Ottoman NER expects CoNLL format data with BIO tagging:

```
Sultan B-PER
Abdülhamid I-PER
İstanbul B-LOC
'da O
yaşıyordu O
. O

Osmanlı B-ORG
Devleti I-ORG
'nin O
başkenti O
İstanbul B-LOC
'dur O
. O
```

---

## Project Background & Acknowledgments

This project builds upon foundational work in Ottoman Turkish NLP and represents a focused effort to provide a clean, maintainable NER solution for historical Turkish texts.

### References

- **Karagöz et al. (2024)** — *"Towards a Clean Text Corpus for Ottoman Turkish"* [ACL Anthology](https://aclanthology.org/2024.sigturk-1.6.pdf)
- **Özateş et al. (2025)** — *"Building Foundations for Natural Language Processing of Historical Turkish: Resources and Models"* [arXiv:2501.04828](https://arxiv.org/pdf/2501.04828)

### Special Thanks

Sincere gratitude to **Assoc. Prof. Şaziye Betül Özateş** and the **Boğaziçi University Computational Linguistics Lab (BUColin)** for their foundational contributions to historical Turkish NLP.

---

## Requirements

- Python 3.8+
- PyTorch 1.9+
- Transformers 4.20+
- See `requirements.txt` for complete dependencies

---

## Contributing

We welcome contributions!
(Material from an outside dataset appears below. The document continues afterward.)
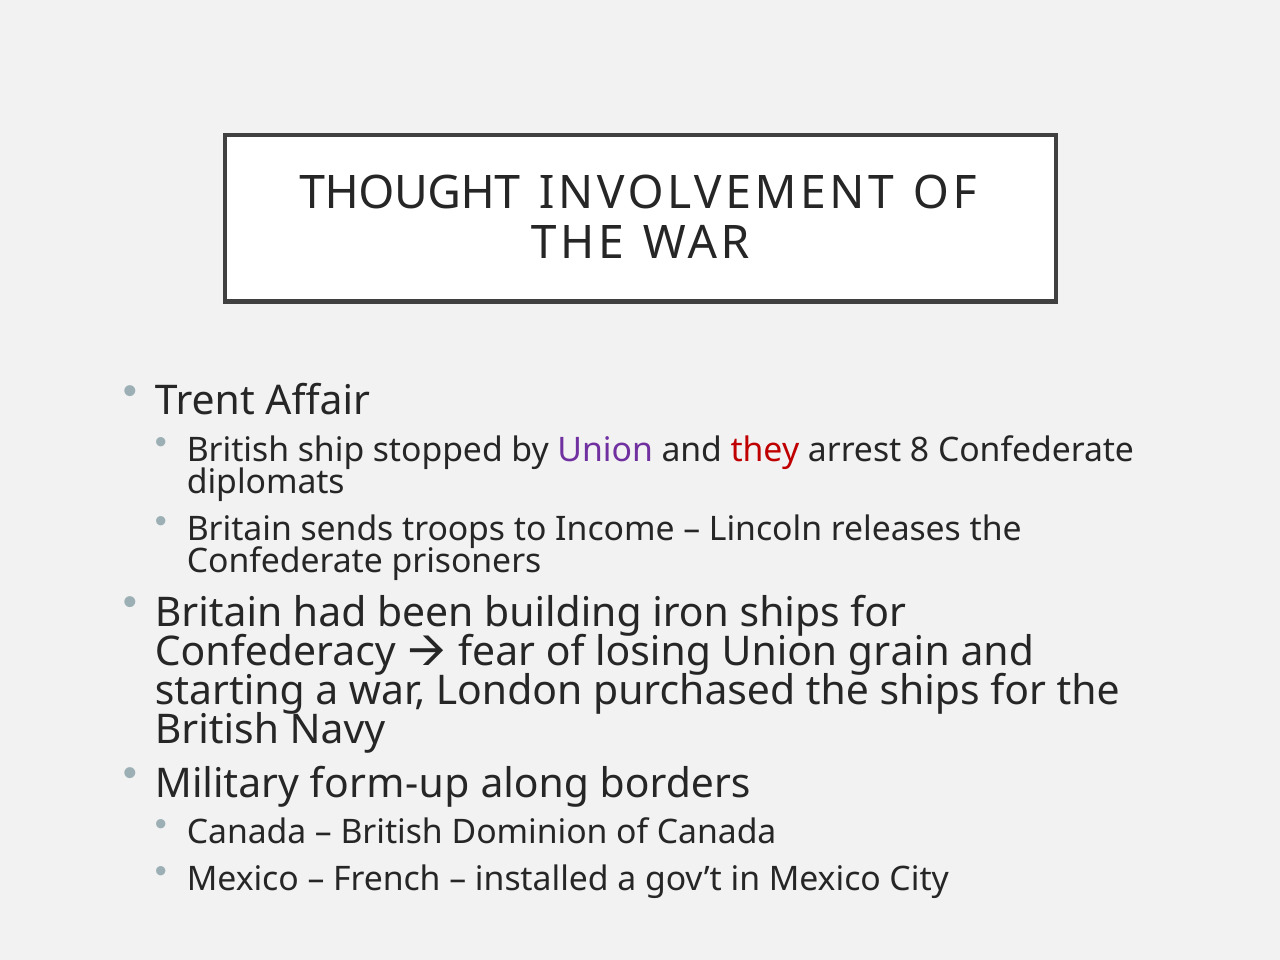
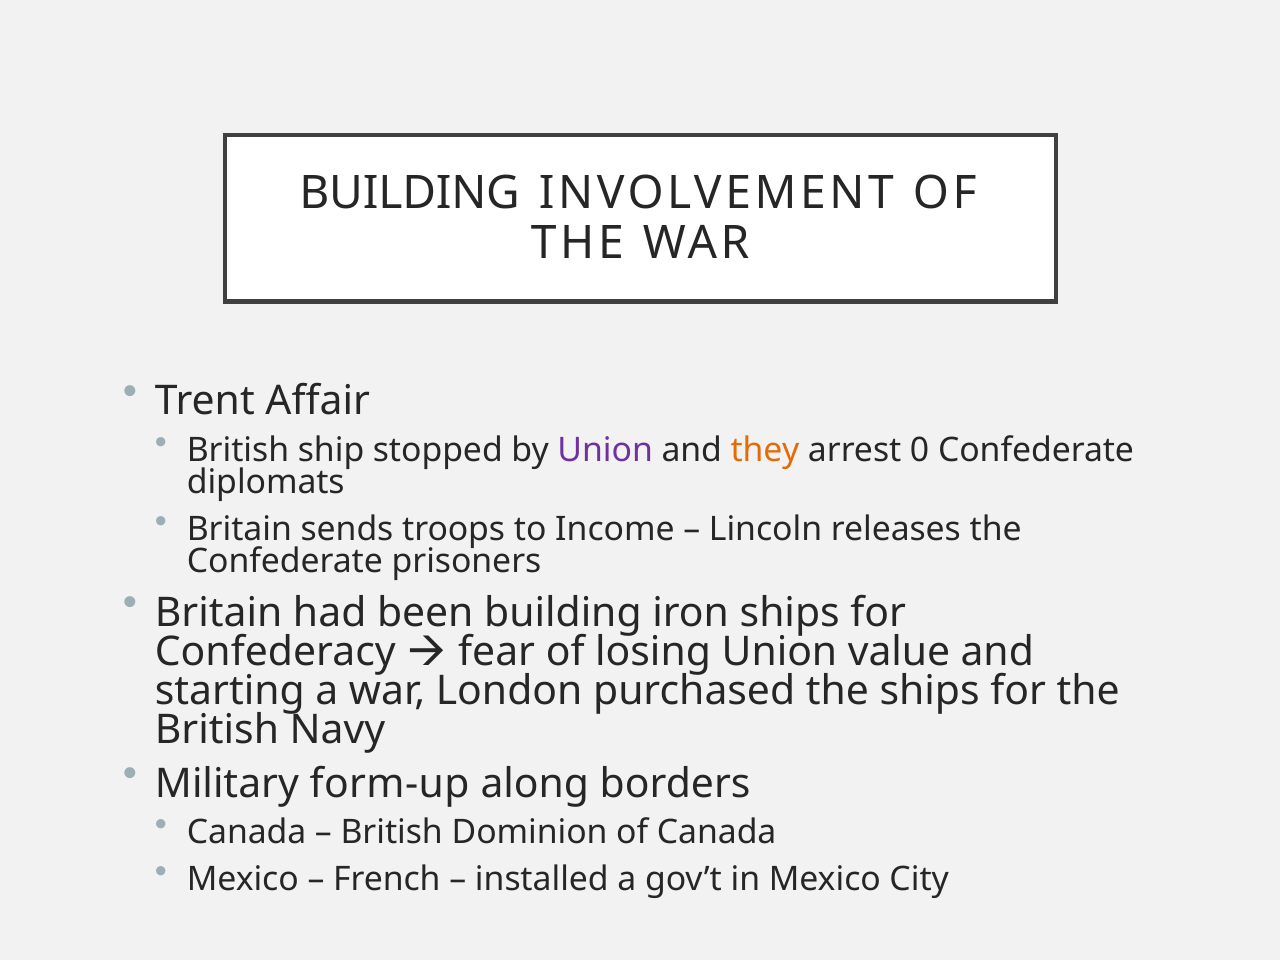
THOUGHT at (410, 193): THOUGHT -> BUILDING
they colour: red -> orange
8: 8 -> 0
grain: grain -> value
Please see [CONTRIBUTING.md](CONTRIBUTING.md) for guidelines.

1. Fork the repository
2. Create a feature branch (`git checkout -b feature/amazing-feature`)
3. Commit your changes (`git commit -m 'Add amazing feature'`)
4. Push to the branch (`git push origin feature/amazing-feature`)
5. Open a Pull Request

---

## License

This project is licensed under the MIT License - see the [LICENSE](LICENSE) file for details.

---

## Citation

If you use Ottoman NER in your research, please cite:

```bibtex
@software{ottoman_ner_2024,
  title={Ottoman NER: A Toolkit for Ottoman Turkish Named Entity Recognition},
  author={Karagöz, Fatih Burak},
  year={2024},
  url={https://github.com/fatihburakkarag/ottoman-ner},
  version={2.0.0}
}
```

---

## Related Projects

For broader Ottoman Turkish NLP research and experimental tools, see the upcoming **`ottominer`** repository (coming soon).